When I was there in 2015, Syntagma Square, in front of the parliament, still bore the scars of five years of protest against the economic crisis. But in the gardens behind the parliament, all was calm and untouched. The statue of the poet stares up appreciatively at a bare-bosomed Hellas, who crowns him with a laurel wreath.
No wonder Byron’s still so popular. Not only did he die in the cause of Greek independence. He was also furiously opposed to the Elgin Marbles being stripped from the Parthenon.
In Childe Harold’s Pilgrimage, composed in 1810, the year he swam the Hellespont, Byron wrote of Lord Elgin,
‘Of all the plunderers of yon fane [the Parthenon]…the last, the worst, dull spoiler, who was he?
Blush, Caledonia, such thy son could be!’
Addressing the Parthenon, Byron wrote:
‘Dull is the eye that will not weep to see
Thy walls defaced, thy mouldering shrines removed
By British hands, which it had best behoved
To guard those relics ne’er to be restored.
Curst be the hour when from their isle they roved,
And once again thy hapless bosom gored,
And snatch’d thy shrinking gods to northern climes abhorred!’
Byron was thoroughly aware of Greece’s decline from greatness. In Childe Harold’s Pilgrimage he wrote,
‘Fair Greece! sad relic of departed worth!
Immortal, though no more; though fallen great!’

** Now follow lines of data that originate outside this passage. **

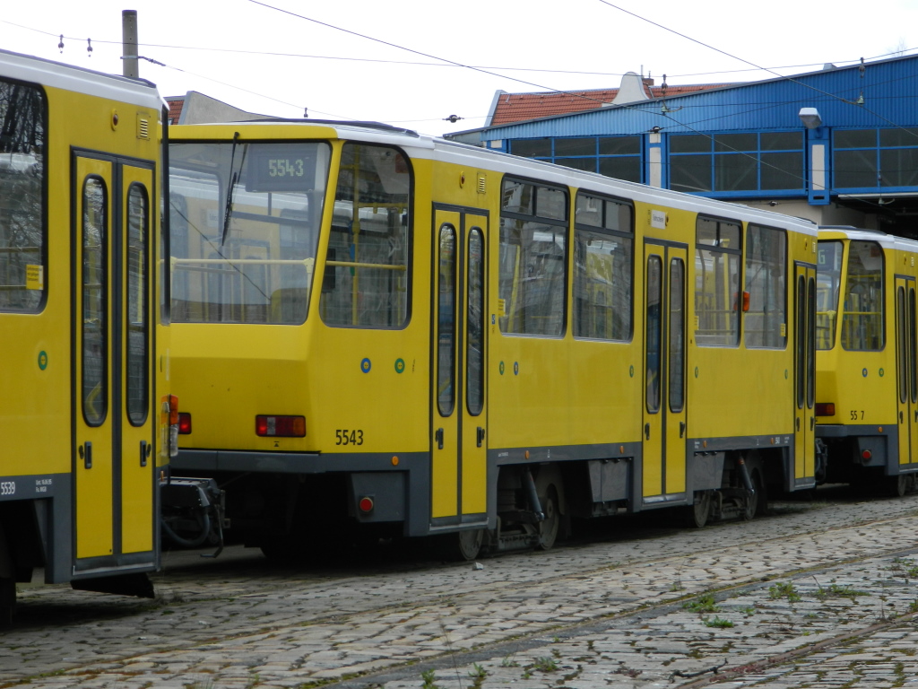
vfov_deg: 11.5
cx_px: 459
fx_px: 3421
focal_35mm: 129
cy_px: 344
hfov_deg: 15.3
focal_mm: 23.2
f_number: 4.7
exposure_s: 1/30
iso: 80
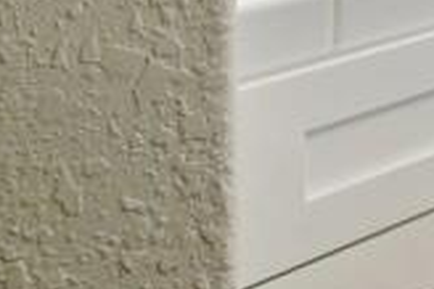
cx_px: 1286
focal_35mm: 81
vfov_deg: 14.0
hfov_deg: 11.7
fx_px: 976
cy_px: -300
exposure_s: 1/30
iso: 400
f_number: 9
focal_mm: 13
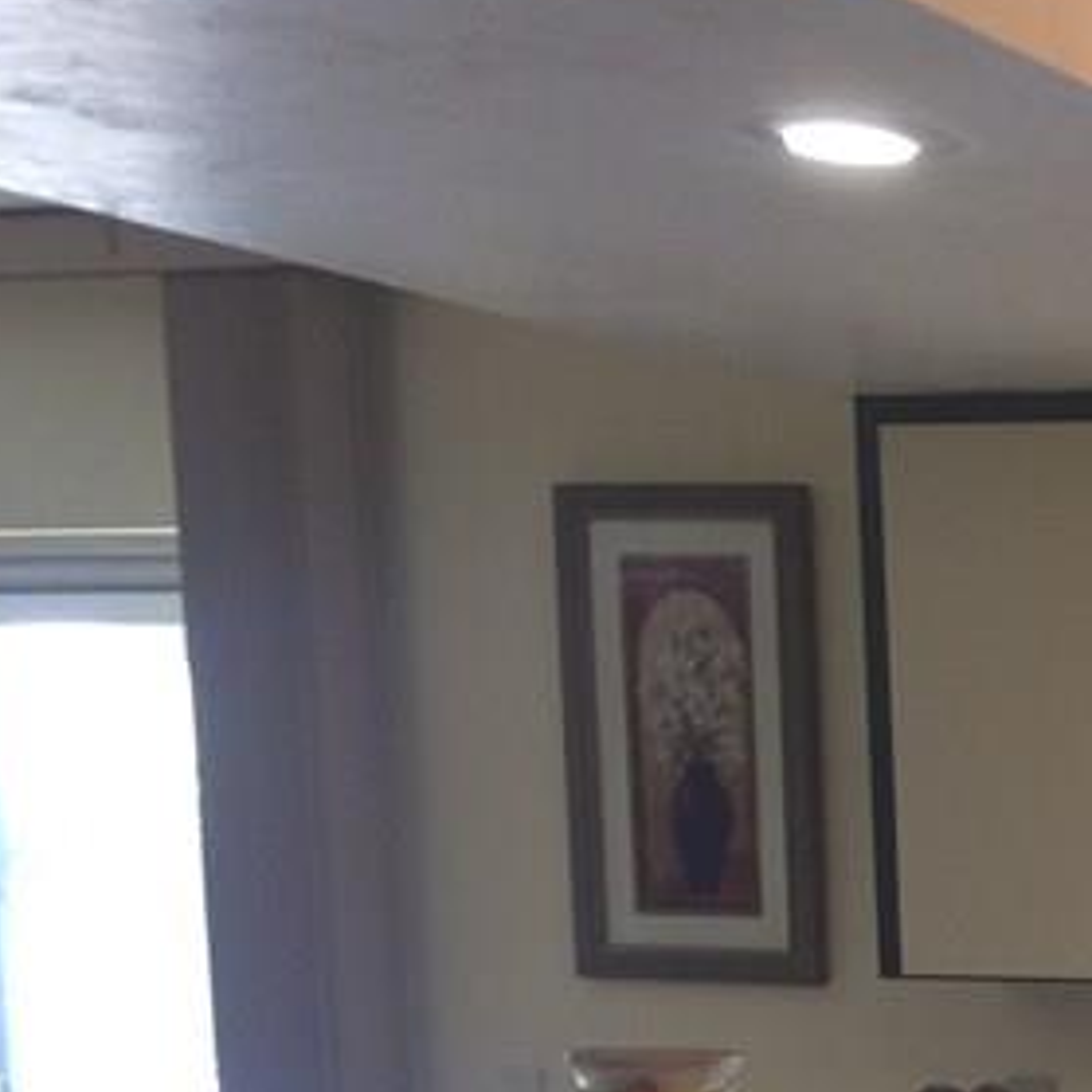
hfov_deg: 15.7
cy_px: 1444
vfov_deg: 17.3
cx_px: 1973
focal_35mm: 94
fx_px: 3355
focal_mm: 4.15
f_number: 2.2
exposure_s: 1/30
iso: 80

For all that decline, Byron still died for the Greece of Homer and Pericles. In the only poem he wrote in Greece – ‘On this day, I complete my 36th year’ – Byron produced more stirring, philhellenic lines, only three months before his death on Greece’s behalf:
‘The sword, the banner – and the field –
Glory and Greece around me see!
The Spartan, borne upon his shield,
Was not more free.
Awake – not Greece. She is awake!
Awake, my spirit!’
That reference to the Spartan’s shield came from the legend that Spartan women said to their sons when they went off to fight, ‘Come back with your shield – or on it.’ To surrender – and give up your shield – was the ultimate disgrace. Byron’s devotion to the Greek cause was total.
He gave a large chunk of his fortune to the Greek fleet, and commanded the Byron Brigade – hardened Souliot warriors from north-west Greece.

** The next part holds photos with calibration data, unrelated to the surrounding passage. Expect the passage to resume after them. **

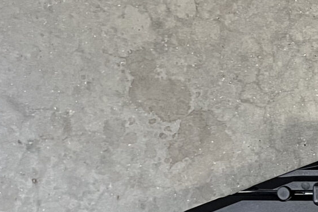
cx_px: 536
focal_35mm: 97
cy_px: 287
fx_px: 857
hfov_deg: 17.8
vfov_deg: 13.5
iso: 400
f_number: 1.6
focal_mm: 5.1
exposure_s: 1/60
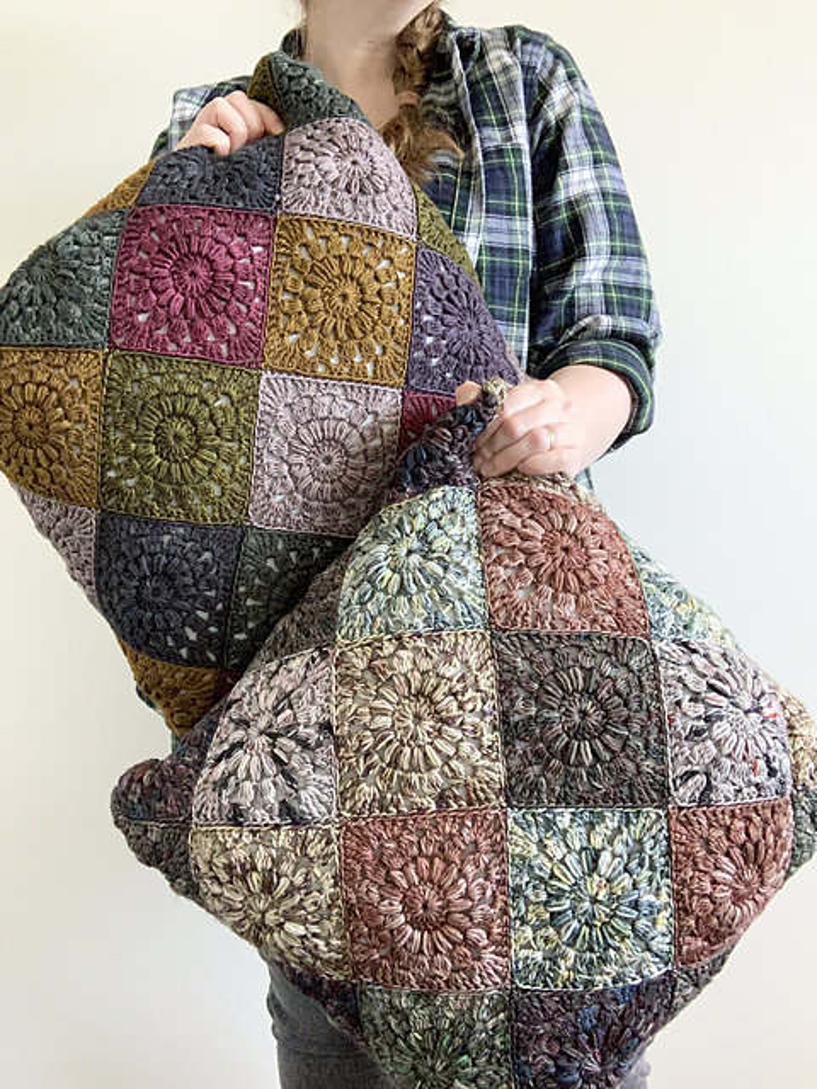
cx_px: 408
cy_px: 544
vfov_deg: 56.8
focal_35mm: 32
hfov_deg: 44.2
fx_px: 1007
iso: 400
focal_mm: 2.87
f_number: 2.2
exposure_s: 1/30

In a celebrated painting – The Reception of Lord Byron at Missolonghi by Theodoros Vryzakis – Byron greets his Greek soldiers in very modern-looking civilian clothes: white trousers and shirt, black jacket and boots, all wrapped in what looks like an ancient Greek toga. In fact, Byron had that same tailor in Genoa run up a scarlet military uniform for him, to give the impression of a man of action.

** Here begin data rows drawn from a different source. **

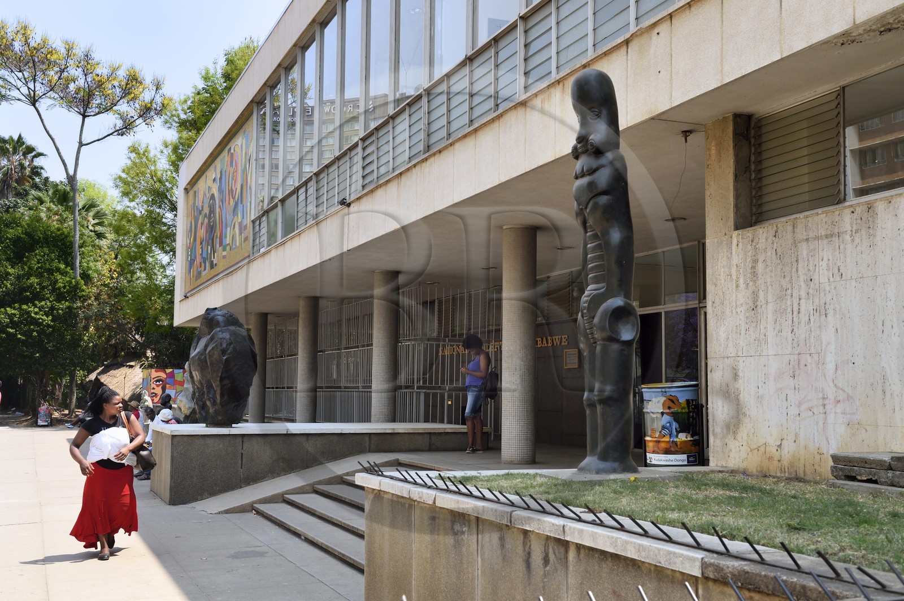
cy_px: 300
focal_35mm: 42
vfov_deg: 31.8
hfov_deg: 46.4
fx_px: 1054
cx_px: 452
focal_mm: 42
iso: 200
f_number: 8
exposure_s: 1/200
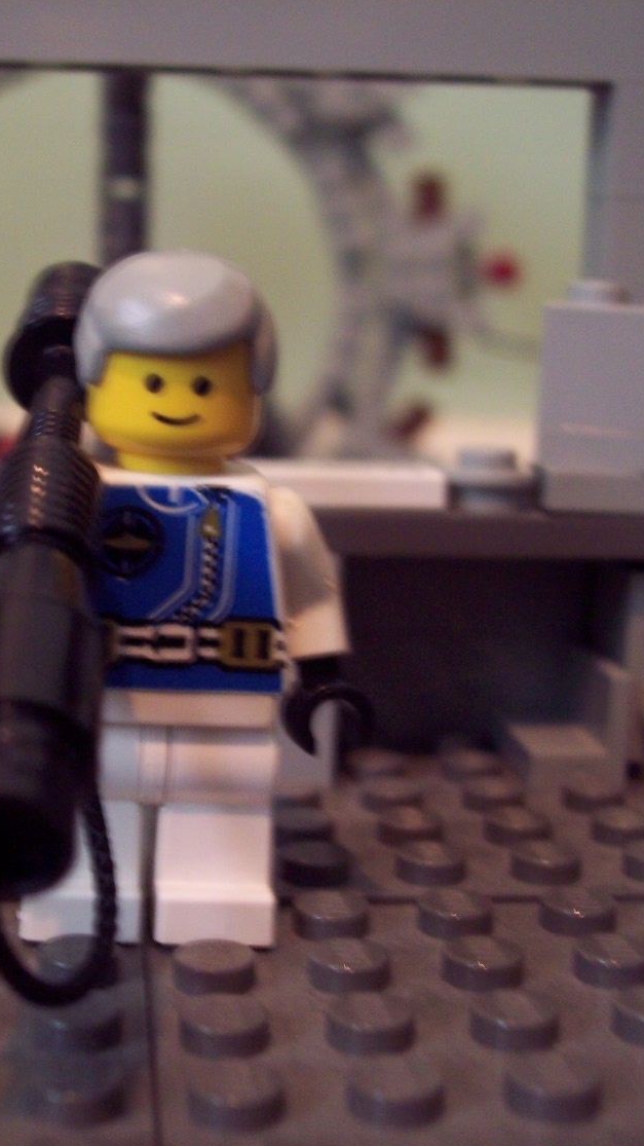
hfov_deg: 20.9
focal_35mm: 57
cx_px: 169
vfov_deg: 36.6
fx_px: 1731
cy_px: 575
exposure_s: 1/4
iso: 200
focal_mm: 8
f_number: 3.4
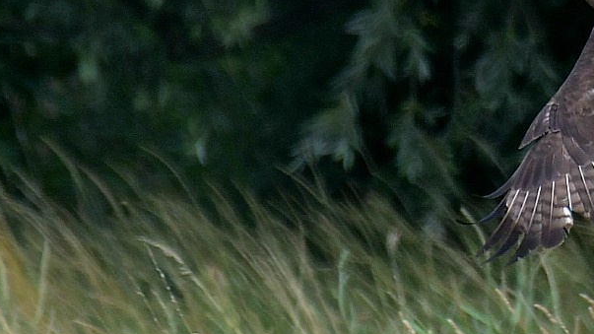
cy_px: 51
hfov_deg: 1.6
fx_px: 21008
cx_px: 476
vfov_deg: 0.9
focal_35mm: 1334
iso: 200
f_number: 5.6
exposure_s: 1/1500
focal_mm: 500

There wasn’t much time for action. Byron planned to attack the Turks 20 miles east along the shore of the Gulf of Corinth, at Lepanto – or Nafpaktos, site of the 1571 Battle of Lepanto, the great Holy League victory over the Ottoman Empire.
Before he could join battle, Byron fell ill – in Easter Week, when local Greeks put off their usual celebrations out of concern for him. When Byron died on Easter Monday, 19 April, the Easter celebrations were cancelled altogether, replaced by three weeks of mourning.
Romantics claim that, if Byron had lived and beaten the Turks, he’d have been made King of Greece. As it was, he wasn’t even buried in Greece. His body was taken back to England. Refused a place in Westminster Abbey because of his scandalous exploits, he was buried in the family vault in St Mary Magdalene, Hucknall Torkard, Nottinghamshire.
The real king of Greece – George I, a Danish prince and Queen Alexandra’s brother, picked as king in 1863 – paid for the church’s marble plaque, with Greek laurel wreaths inscribed in brass around Byron’s name.
Extraordinarily enough, George I’s grandson has just died – his name is Prince Philip. Prince Philip lived through half of modern Greece’s history, ever since he was born in Mon Repos, the royal villa on Corfu, in 1921. Happily, Prince Charles was in Greece for the bicentenary of the land of his grandfather.
Happy 200th birthday to modern Greece!